Flexible and lightweight pressure sensors have attracted tremendous attention as a promising component of wearable biological motion sensors and artificial electronic skins. Here, the electromechanical response of as-electrospun fiber mats composed of a commodity polymer, atactic polystyrene, which can be applied in low-cost/large-area, flexible, and lightweight pressure sensors is demonstrated. The fiber mat demonstrates a significantly high apparent converse piezoelectric constant of >30000 pm V-1 under static measurement and ≈13000 pm V-1 even at a high frequency of 1kHz. The first theoretical model to explain the unique electromechanical response is constructed, which reveals that the softness and moderate charge of the fiber mat are the reasons for the significantly high electromechanical response.

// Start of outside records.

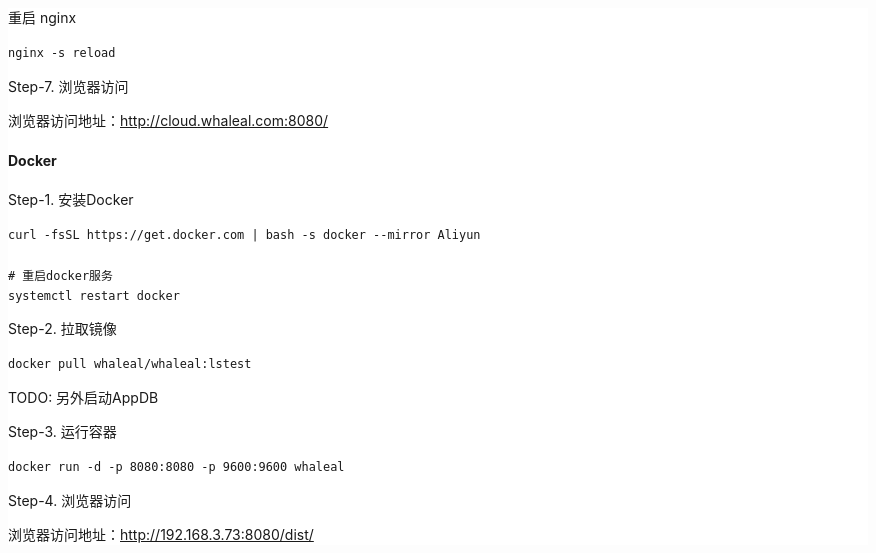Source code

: 重启 nginx 

```
nginx -s reload
```



Step-7. 浏览器访问

浏览器访问地址：http://cloud.whaleal.com:8080/



#### Docker

Step-1. 安装Docker
```
curl -fsSL https://get.docker.com | bash -s docker --mirror Aliyun

# 重启docker服务
systemctl restart docker
```



Step-2. 拉取镜像

```
docker pull whaleal/whaleal:lstest
```



TODO: 另外启动AppDB



Step-3. 运行容器

```
docker run -d -p 8080:8080 -p 9600:9600 whaleal
```



Step-4. 浏览器访问

浏览器访问地址：http://192.168.3.73:8080/dist/
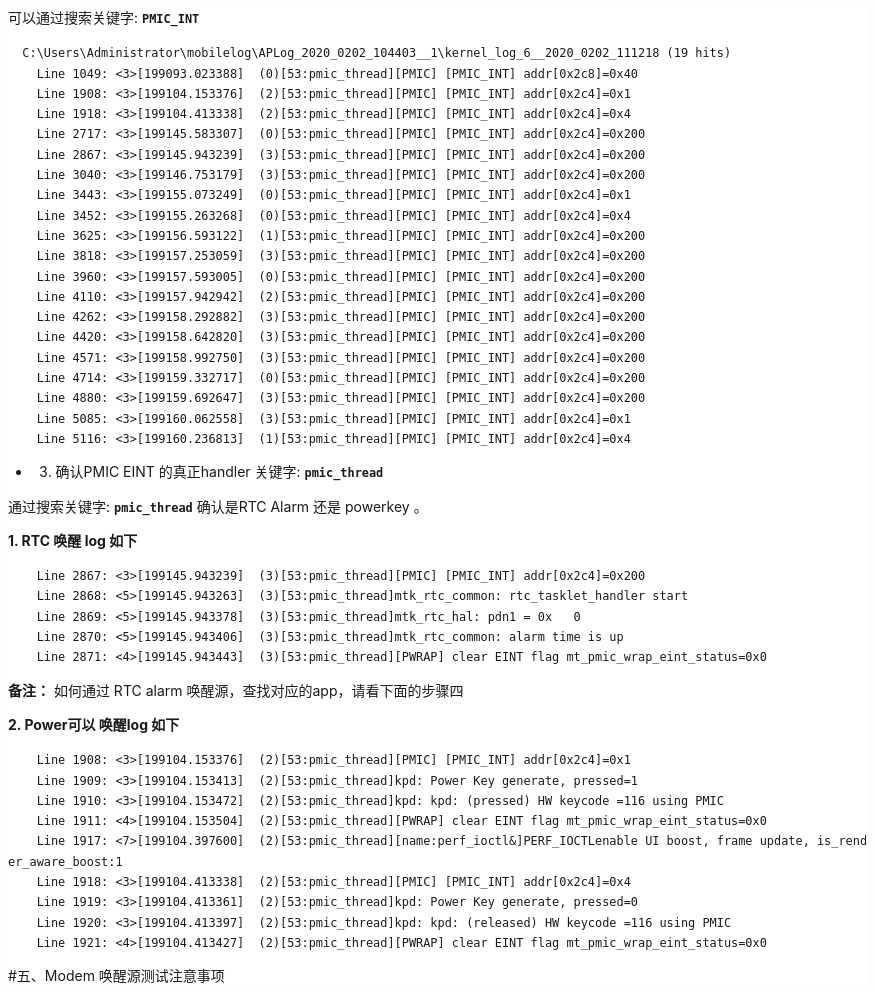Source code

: 可以通过搜索关键字: **`PMIC_INT`**
```
  C:\Users\Administrator\mobilelog\APLog_2020_0202_104403__1\kernel_log_6__2020_0202_111218 (19 hits)
	Line 1049: <3>[199093.023388]  (0)[53:pmic_thread][PMIC] [PMIC_INT] addr[0x2c8]=0x40
	Line 1908: <3>[199104.153376]  (2)[53:pmic_thread][PMIC] [PMIC_INT] addr[0x2c4]=0x1
	Line 1918: <3>[199104.413338]  (2)[53:pmic_thread][PMIC] [PMIC_INT] addr[0x2c4]=0x4
	Line 2717: <3>[199145.583307]  (0)[53:pmic_thread][PMIC] [PMIC_INT] addr[0x2c4]=0x200
	Line 2867: <3>[199145.943239]  (3)[53:pmic_thread][PMIC] [PMIC_INT] addr[0x2c4]=0x200
	Line 3040: <3>[199146.753179]  (3)[53:pmic_thread][PMIC] [PMIC_INT] addr[0x2c4]=0x200
	Line 3443: <3>[199155.073249]  (0)[53:pmic_thread][PMIC] [PMIC_INT] addr[0x2c4]=0x1
	Line 3452: <3>[199155.263268]  (0)[53:pmic_thread][PMIC] [PMIC_INT] addr[0x2c4]=0x4
	Line 3625: <3>[199156.593122]  (1)[53:pmic_thread][PMIC] [PMIC_INT] addr[0x2c4]=0x200
	Line 3818: <3>[199157.253059]  (3)[53:pmic_thread][PMIC] [PMIC_INT] addr[0x2c4]=0x200
	Line 3960: <3>[199157.593005]  (0)[53:pmic_thread][PMIC] [PMIC_INT] addr[0x2c4]=0x200
	Line 4110: <3>[199157.942942]  (2)[53:pmic_thread][PMIC] [PMIC_INT] addr[0x2c4]=0x200
	Line 4262: <3>[199158.292882]  (3)[53:pmic_thread][PMIC] [PMIC_INT] addr[0x2c4]=0x200
	Line 4420: <3>[199158.642820]  (3)[53:pmic_thread][PMIC] [PMIC_INT] addr[0x2c4]=0x200
	Line 4571: <3>[199158.992750]  (3)[53:pmic_thread][PMIC] [PMIC_INT] addr[0x2c4]=0x200
	Line 4714: <3>[199159.332717]  (0)[53:pmic_thread][PMIC] [PMIC_INT] addr[0x2c4]=0x200
	Line 4880: <3>[199159.692647]  (3)[53:pmic_thread][PMIC] [PMIC_INT] addr[0x2c4]=0x200
	Line 5085: <3>[199160.062558]  (3)[53:pmic_thread][PMIC] [PMIC_INT] addr[0x2c4]=0x1
	Line 5116: <3>[199160.236813]  (1)[53:pmic_thread][PMIC] [PMIC_INT] addr[0x2c4]=0x4
```

- 3. 确认PMIC EINT 的真正handler  关键字:  **`pmic_thread`**

通过搜索关键字:  **`pmic_thread`** 确认是RTC Alarm 还是  powerkey 。

**1. RTC 唤醒 log 如下**
```
	Line 2867: <3>[199145.943239]  (3)[53:pmic_thread][PMIC] [PMIC_INT] addr[0x2c4]=0x200
	Line 2868: <5>[199145.943263]  (3)[53:pmic_thread]mtk_rtc_common: rtc_tasklet_handler start
	Line 2869: <5>[199145.943378]  (3)[53:pmic_thread]mtk_rtc_hal: pdn1 = 0x   0
	Line 2870: <5>[199145.943406]  (3)[53:pmic_thread]mtk_rtc_common: alarm time is up
	Line 2871: <4>[199145.943443]  (3)[53:pmic_thread][PWRAP] clear EINT flag mt_pmic_wrap_eint_status=0x0
```

**备注：**
如何通过 RTC alarm 唤醒源，查找对应的app，请看下面的步骤四

**2. Power可以 唤醒log 如下**

```
	Line 1908: <3>[199104.153376]  (2)[53:pmic_thread][PMIC] [PMIC_INT] addr[0x2c4]=0x1
	Line 1909: <3>[199104.153413]  (2)[53:pmic_thread]kpd: Power Key generate, pressed=1
	Line 1910: <3>[199104.153472]  (2)[53:pmic_thread]kpd: kpd: (pressed) HW keycode =116 using PMIC
	Line 1911: <4>[199104.153504]  (2)[53:pmic_thread][PWRAP] clear EINT flag mt_pmic_wrap_eint_status=0x0
	Line 1917: <7>[199104.397600]  (2)[53:pmic_thread][name:perf_ioctl&]PERF_IOCTLenable UI boost, frame update, is_render_aware_boost:1
	Line 1918: <3>[199104.413338]  (2)[53:pmic_thread][PMIC] [PMIC_INT] addr[0x2c4]=0x4
	Line 1919: <3>[199104.413361]  (2)[53:pmic_thread]kpd: Power Key generate, pressed=0
	Line 1920: <3>[199104.413397]  (2)[53:pmic_thread]kpd: kpd: (released) HW keycode =116 using PMIC
	Line 1921: <4>[199104.413427]  (2)[53:pmic_thread][PWRAP] clear EINT flag mt_pmic_wrap_eint_status=0x0
```
#五、Modem 唤醒源测试注意事项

Further, apparent piezoelectric constants obtained by direct measurement are lower than those obtained by the converse measurement, which is attributed to the densification and hardening of the fiber mat due to prepressure applied in direct measurement. These findings are likely to serve as a milestone for the development of large-area, flexible, and lightweight pressure sensors at low cost, as well as highly movable actuators like optical modulators without a substantial mechanical load.